Universal Approximation with Quadratic Deep Networks

TL;DR

This paper investigates the expressive power of quadratic neural networks, demonstrating their advantages over conventional networks in approximation efficiency, capacity, and compactness through four theoretical theorems.

Contribution

It introduces four theorems that reveal the superior expressive efficiency, unique capabilities, and compactness of quadratic neural networks compared to traditional neural networks.

Findings

Quadratic networks can approximate certain functions more efficiently than conventional networks.

There are functions expressible by quadratic networks that are not possible with conventional neurons.

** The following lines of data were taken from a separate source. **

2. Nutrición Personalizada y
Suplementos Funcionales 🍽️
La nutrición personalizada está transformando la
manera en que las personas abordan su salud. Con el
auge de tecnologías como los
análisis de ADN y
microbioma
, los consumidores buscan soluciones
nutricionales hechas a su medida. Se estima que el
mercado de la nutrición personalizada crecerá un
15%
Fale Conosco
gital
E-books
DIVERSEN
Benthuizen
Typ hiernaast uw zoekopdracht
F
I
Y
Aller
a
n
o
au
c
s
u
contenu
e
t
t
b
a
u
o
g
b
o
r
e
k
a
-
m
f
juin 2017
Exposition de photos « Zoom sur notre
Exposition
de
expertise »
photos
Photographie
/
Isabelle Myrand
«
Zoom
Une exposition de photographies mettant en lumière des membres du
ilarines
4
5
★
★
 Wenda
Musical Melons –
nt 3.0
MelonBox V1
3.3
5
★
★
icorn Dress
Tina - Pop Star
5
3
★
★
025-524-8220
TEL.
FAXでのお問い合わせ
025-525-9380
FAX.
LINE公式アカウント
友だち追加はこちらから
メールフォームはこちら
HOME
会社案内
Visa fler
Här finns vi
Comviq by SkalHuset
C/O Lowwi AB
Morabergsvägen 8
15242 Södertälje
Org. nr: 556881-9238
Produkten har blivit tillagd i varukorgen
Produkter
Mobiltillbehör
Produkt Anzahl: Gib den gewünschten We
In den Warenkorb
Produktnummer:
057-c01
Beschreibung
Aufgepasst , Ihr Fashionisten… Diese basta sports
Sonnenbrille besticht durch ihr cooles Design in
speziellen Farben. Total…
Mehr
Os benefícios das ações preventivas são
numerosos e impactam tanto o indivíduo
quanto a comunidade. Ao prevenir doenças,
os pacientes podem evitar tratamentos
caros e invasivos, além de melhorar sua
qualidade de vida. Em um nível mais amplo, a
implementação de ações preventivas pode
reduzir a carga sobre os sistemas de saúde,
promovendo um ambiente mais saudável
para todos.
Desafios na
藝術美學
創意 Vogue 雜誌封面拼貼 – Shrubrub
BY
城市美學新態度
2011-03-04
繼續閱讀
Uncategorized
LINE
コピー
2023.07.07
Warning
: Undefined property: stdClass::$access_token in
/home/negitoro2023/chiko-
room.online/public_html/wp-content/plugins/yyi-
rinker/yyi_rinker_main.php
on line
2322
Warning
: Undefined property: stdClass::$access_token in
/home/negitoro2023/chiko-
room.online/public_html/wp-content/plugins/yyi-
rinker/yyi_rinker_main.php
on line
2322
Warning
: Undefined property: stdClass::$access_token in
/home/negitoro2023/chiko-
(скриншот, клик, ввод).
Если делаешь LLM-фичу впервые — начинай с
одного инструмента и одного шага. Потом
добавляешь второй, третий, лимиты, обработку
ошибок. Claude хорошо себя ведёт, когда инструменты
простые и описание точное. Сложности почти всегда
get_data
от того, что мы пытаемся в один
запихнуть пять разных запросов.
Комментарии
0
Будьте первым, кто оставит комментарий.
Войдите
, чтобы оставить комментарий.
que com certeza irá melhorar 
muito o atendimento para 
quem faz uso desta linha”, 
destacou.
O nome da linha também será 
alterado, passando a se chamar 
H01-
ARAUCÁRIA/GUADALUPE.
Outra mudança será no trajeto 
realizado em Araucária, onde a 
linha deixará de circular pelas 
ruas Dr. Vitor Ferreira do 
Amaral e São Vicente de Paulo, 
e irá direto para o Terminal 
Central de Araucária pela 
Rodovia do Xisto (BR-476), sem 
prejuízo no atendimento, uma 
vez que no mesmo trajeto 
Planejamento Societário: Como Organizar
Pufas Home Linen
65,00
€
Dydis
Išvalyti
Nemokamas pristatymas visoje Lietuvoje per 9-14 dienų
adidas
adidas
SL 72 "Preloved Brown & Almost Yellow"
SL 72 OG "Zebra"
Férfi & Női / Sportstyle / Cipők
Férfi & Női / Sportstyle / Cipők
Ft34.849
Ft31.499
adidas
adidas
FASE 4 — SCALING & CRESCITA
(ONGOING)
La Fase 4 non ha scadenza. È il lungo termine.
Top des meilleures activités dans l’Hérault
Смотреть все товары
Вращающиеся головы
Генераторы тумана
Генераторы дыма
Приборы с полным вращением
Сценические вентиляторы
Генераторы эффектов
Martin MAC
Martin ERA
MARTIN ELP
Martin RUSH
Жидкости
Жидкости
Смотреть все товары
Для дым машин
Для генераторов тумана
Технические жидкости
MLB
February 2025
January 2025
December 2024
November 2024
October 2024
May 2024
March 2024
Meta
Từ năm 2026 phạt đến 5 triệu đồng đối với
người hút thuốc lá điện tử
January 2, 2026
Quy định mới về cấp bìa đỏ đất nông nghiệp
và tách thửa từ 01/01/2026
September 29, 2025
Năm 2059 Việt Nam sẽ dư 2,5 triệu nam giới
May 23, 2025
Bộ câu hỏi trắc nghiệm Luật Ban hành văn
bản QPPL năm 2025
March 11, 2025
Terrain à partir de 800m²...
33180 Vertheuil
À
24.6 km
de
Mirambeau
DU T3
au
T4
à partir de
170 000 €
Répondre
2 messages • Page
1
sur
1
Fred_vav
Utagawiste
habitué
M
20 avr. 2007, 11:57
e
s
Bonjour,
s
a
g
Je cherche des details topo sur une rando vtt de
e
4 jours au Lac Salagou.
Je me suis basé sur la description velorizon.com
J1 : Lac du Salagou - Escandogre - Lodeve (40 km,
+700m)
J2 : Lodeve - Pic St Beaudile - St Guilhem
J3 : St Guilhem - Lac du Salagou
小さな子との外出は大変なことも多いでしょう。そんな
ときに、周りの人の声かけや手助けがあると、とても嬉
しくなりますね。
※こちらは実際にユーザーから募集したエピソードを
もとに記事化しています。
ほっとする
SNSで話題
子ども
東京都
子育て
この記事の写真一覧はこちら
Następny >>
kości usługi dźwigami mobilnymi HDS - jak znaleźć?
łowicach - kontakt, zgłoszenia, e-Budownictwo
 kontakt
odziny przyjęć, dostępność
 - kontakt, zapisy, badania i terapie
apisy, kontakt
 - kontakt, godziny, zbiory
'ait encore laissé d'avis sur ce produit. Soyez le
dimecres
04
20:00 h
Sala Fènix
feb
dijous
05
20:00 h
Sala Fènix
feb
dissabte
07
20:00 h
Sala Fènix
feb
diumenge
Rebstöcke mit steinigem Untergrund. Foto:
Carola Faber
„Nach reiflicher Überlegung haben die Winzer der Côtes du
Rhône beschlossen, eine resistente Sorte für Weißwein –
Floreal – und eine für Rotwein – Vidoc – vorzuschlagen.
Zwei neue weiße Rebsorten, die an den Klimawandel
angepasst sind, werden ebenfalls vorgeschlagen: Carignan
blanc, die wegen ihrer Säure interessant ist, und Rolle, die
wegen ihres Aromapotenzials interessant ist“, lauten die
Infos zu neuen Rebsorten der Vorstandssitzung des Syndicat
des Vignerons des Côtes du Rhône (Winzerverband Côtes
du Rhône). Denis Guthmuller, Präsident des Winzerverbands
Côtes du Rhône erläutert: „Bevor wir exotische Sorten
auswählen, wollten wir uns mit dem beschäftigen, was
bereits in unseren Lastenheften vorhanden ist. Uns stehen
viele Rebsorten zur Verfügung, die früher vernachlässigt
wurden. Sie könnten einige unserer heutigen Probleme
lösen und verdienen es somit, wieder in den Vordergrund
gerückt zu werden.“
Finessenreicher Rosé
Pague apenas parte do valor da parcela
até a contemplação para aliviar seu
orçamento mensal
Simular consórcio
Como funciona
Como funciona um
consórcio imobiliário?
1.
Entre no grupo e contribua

Quadratic networks can achieve similar approximation errors with fewer weights, indicating higher efficiency.

Abstract

Recently, deep learning has achieved huge successes in many important applications. In our previous studies, we proposed quadratic/second-order neurons and deep quadratic neural networks. In a quadratic neuron, the inner product of a vector of data and the corresponding weights in a conventional neuron is replaced with a quadratic function. The resultant quadratic neuron enjoys an enhanced expressive capability over the conventional neuron. However, how quadratic neurons improve the expressing capability of a deep quadratic network has not been studied up to now, preferably in relation to that of a conventional neural network. Regarding this, we ask four basic questions in this paper: (1) for the one-hidden-layer network structure, is there any function that a quadratic network can approximate much more efficiently than a conventional network? (2) for the same multi-layer network structure, is there any function that can be expressed by a quadratic network but cannot be expressed with conventional neurons in the same structure? (3) Does a quadratic network give a new insight into universal approximation? (4) To approximate the same class of functions with the same error bound, is a quantized quadratic network able to enjoy a lower number of weights than a quantized conventional network? Our main contributions are the four interconnected theorems shedding light upon these four questions and demonstrating the merits of a quadratic network in terms of expressive efficiency, unique capability, compact architecture and computational capacity respectively.